DATASET EXTRACT: Begin

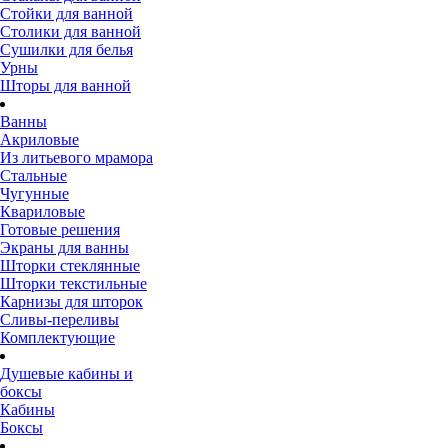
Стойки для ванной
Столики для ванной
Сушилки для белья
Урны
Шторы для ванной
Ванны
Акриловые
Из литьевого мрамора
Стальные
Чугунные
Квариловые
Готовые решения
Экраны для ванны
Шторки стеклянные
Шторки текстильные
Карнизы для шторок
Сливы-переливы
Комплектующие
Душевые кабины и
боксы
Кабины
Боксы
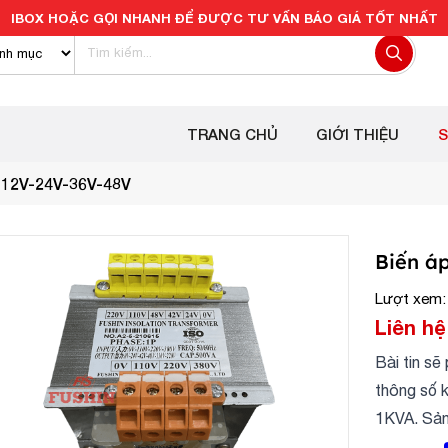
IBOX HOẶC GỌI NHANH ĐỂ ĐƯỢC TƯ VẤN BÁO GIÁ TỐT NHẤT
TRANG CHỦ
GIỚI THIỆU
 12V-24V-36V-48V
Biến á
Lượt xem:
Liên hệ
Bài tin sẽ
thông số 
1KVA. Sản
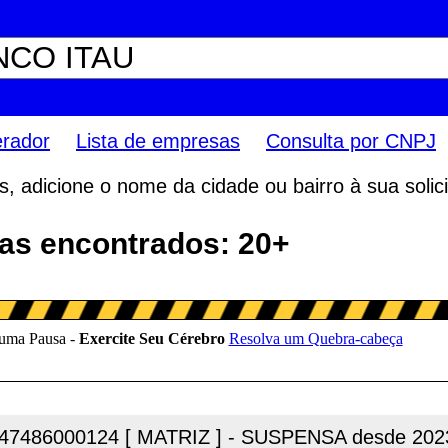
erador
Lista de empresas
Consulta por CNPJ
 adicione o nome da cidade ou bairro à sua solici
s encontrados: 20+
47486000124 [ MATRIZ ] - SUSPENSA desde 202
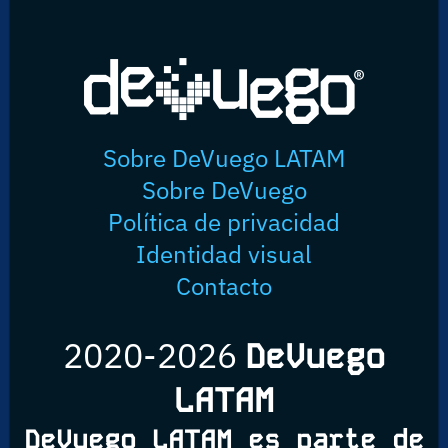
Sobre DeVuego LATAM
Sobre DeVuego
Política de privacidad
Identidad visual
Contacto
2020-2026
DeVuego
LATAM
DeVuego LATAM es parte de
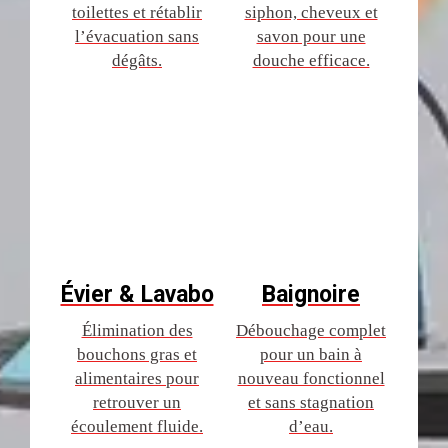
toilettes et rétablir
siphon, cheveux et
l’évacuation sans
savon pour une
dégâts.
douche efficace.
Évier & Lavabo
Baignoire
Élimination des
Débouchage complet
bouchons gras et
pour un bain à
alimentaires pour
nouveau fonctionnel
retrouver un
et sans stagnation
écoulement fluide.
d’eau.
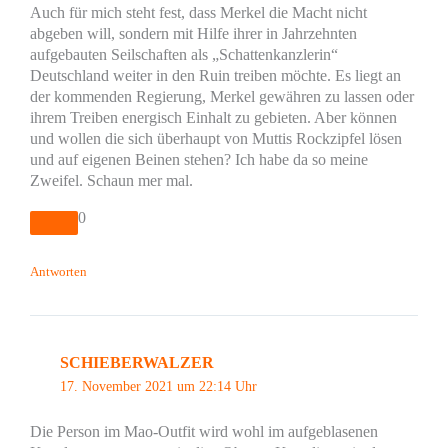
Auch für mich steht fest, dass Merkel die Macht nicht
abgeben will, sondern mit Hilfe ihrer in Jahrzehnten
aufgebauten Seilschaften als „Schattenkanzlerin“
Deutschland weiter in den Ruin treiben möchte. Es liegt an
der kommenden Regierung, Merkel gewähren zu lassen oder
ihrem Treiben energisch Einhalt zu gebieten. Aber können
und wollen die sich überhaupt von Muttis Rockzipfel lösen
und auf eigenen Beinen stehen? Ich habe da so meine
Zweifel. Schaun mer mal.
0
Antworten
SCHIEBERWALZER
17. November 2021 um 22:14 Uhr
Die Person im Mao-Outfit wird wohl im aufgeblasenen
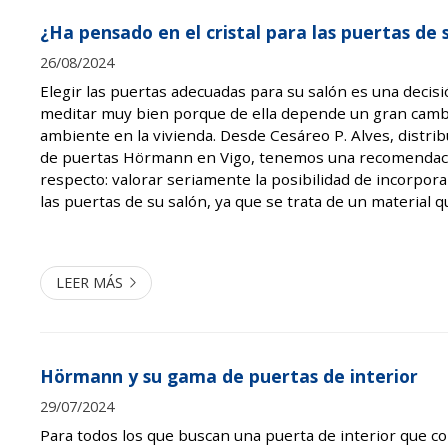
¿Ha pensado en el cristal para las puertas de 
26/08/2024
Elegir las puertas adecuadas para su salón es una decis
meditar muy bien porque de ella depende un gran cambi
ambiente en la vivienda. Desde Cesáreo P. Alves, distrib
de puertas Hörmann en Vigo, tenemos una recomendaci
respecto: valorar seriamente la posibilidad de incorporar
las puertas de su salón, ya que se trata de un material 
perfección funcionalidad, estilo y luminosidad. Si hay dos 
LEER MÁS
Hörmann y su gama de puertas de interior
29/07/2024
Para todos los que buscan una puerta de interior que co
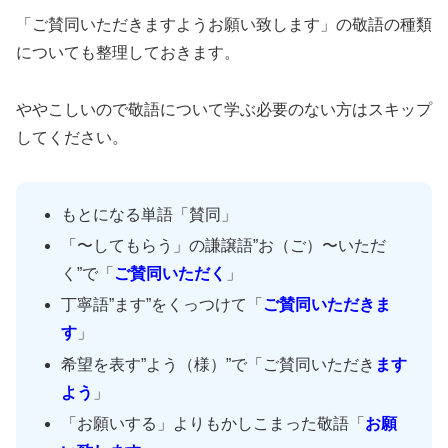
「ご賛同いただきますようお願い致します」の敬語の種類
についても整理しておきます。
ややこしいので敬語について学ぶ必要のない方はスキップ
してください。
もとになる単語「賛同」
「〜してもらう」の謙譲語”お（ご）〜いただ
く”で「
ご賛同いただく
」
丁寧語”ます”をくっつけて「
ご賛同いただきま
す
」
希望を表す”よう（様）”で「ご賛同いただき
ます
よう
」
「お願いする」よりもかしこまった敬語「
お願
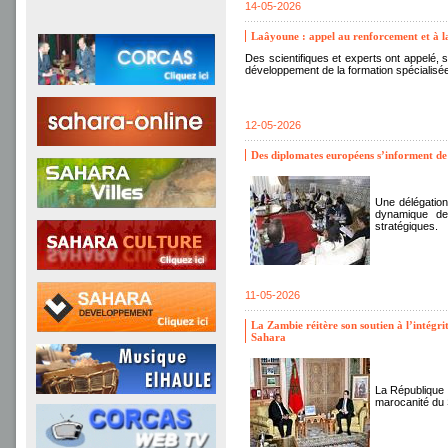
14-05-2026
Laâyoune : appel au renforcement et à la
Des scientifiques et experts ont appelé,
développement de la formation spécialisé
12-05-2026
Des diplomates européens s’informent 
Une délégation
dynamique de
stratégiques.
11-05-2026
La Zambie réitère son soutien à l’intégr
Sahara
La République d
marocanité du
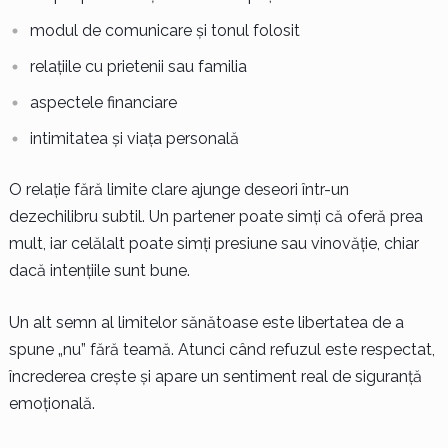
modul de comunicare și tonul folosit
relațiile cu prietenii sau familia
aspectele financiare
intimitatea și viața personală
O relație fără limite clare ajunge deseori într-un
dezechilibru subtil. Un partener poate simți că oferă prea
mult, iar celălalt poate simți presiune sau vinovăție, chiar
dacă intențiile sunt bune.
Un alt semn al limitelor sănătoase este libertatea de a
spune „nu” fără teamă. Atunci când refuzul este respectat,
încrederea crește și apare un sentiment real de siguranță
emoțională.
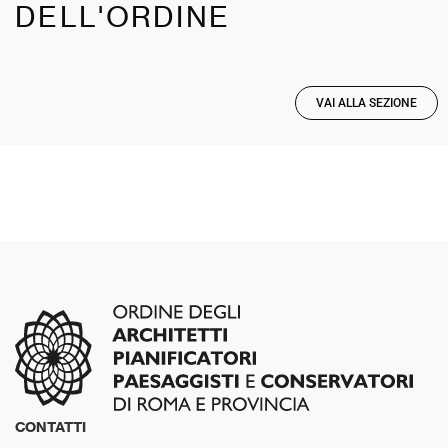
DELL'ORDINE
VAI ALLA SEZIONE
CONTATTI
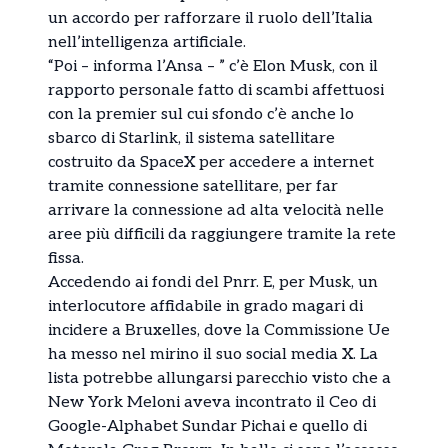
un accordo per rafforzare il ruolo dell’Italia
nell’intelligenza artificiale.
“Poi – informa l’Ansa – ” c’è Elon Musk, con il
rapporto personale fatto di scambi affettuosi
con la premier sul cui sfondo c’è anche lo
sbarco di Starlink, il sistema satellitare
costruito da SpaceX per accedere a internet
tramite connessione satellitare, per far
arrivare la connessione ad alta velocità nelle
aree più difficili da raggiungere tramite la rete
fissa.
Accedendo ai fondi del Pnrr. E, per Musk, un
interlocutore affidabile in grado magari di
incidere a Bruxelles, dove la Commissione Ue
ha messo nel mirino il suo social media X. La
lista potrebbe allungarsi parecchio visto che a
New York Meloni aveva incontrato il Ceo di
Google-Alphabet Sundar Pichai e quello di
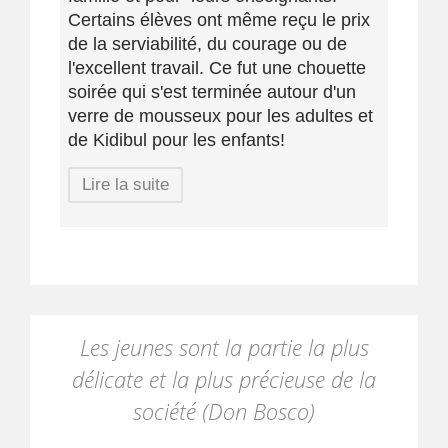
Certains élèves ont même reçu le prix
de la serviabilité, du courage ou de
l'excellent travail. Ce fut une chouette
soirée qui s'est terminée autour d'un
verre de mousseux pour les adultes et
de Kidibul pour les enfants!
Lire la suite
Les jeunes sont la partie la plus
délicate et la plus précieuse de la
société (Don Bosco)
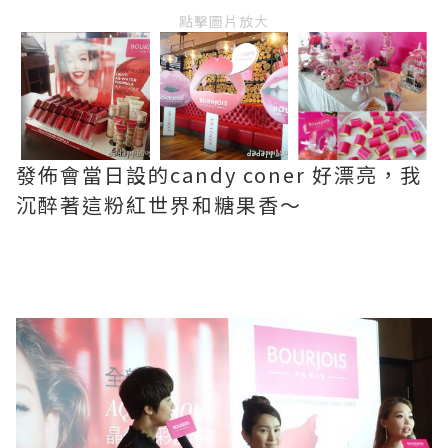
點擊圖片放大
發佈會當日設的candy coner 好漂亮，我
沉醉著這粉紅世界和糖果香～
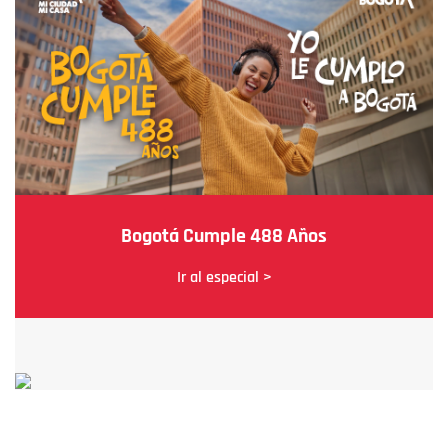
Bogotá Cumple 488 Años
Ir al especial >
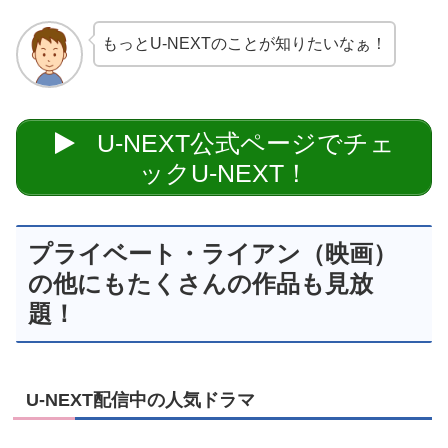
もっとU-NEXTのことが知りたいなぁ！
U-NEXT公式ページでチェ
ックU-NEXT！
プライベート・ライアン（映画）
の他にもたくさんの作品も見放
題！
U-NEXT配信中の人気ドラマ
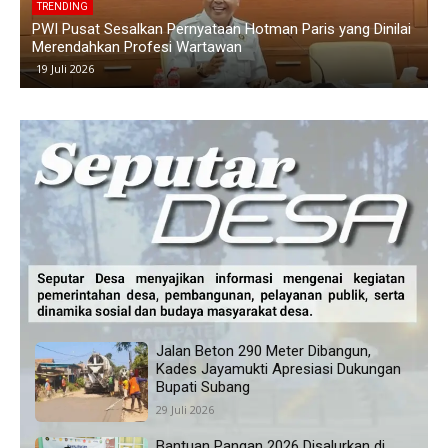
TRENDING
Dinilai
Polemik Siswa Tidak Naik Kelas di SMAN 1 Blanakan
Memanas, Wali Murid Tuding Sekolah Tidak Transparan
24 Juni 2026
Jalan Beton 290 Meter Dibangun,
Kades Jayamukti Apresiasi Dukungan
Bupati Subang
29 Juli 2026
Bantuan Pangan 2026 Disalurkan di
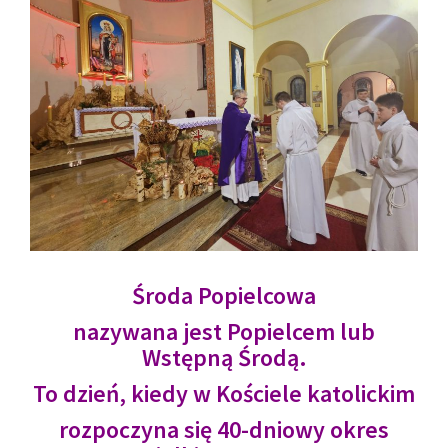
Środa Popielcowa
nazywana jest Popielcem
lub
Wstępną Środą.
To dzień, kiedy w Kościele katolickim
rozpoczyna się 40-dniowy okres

DATASET EXTRACT: End

◆ PROBLEM DESCRIPTION ◆
Copy the text of the data from the line with "DELL'ORDINE" up to and including the line with "沉醉著這粉紅世界和糖果香～". Omit the picture markers.

◆ WRITTEN REPLY ◆
DELL'ORDINE
VAI ALLA SEZIONE
CONTATTI
un accordo per rafforzare il ruolo dell’Italia
nell’intelligenza artificiale.
“Poi – informa l’Ansa – ” c’è Elon Musk, con il
rapporto personale fatto di scambi affettuosi
con la premier sul cui sfondo c’è anche lo
sbarco di Starlink, il sistema satellitare
costruito da SpaceX per accedere a internet
tramite connessione satellitare, per far
arrivare la connessione ad alta velocità nelle
aree più difficili da raggiungere tramite la rete
fissa.
Accedendo ai fondi del Pnrr. E, per Musk, un
interlocutore affidabile in grado magari di
incidere a Bruxelles, dove la Commissione Ue
ha messo nel mirino il suo social media X. La
lista potrebbe allungarsi parecchio visto che a
New York Meloni aveva incontrato il Ceo di
Google-Alphabet Sundar Pichai e quello di
Certains élèves ont même reçu le prix
de la serviabilité, du courage ou de
l'excellent travail. Ce fut une chouette
soirée qui s'est terminée autour d'un
verre de mousseux pour les adultes et
de Kidibul pour les enfants!
Lire la suite
Les jeunes sont la partie la plus
délicate et la plus précieuse de la
société (Don Bosco)
點擊圖片放大
發佈會當日設的candy coner 好漂亮，我
沉醉著這粉紅世界和糖果香～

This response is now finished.